English-language education in Japan began as early as 1600 with the initial contacts between the Japanese and Europeans. The for-profit market has experienced a crisis of confidence in recent years following the bankruptcies of the major Nova. Almost all students graduating high school in Japan have had several years of English language education; however, most still do not have any command of spoken English.

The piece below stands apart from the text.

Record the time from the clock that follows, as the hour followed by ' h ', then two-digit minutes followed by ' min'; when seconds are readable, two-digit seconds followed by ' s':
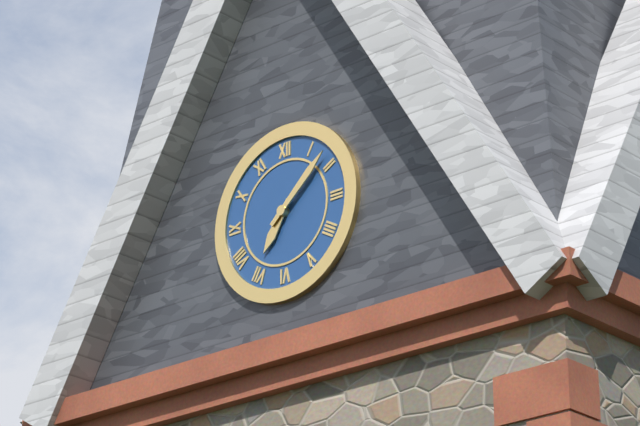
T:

The earliest record of the initial contact between the Japanese and a native English speaker took place around 1600 when it is believed that Tokugawa Ieyasu, founder of the Tokugawa Feudal Government, met with Englishman William Adams. Although it is reported that the only interpreter between the two men was only well-versed in the Portuguese language, it did not stop Tokugawa Ieyasu from having a very positive relation with William Adams who remained in Japan for the remainder of his life.
However, after the death of Tokugawa Ieyasu in 1616, a change in the foreign policy of the Bakufu ordered the closing of the English merchants' office in 1623, which consequently prompted the English to leave Japan. The English were refused permission to return in 1673. In 1808, the British ship Phaeton seized goods in Nagasaki and by 1825 the Bakufu ordered the feudal lords to repel all foreign ships, except the Dutch and Chinese.
The first translation of any English grammar book into Japanese was accomplished by Shibukawa Rokuzo, a high-ranking official of the Bakufu who had studied Dutch, in 1841 when he translated Murray's English Grammar from Dutch into Japanese. Then in 1848, American Ranald MacDonald came to Japan, after pretending to be shipwrecked, and taught English to fourteen official Japanese interpreters of Dutch in Nagasaki under Bakufu orders. It would be one of MacDonald's students named Moriyama who would act as interpreter between the United States and Japan in order to establish trade relations.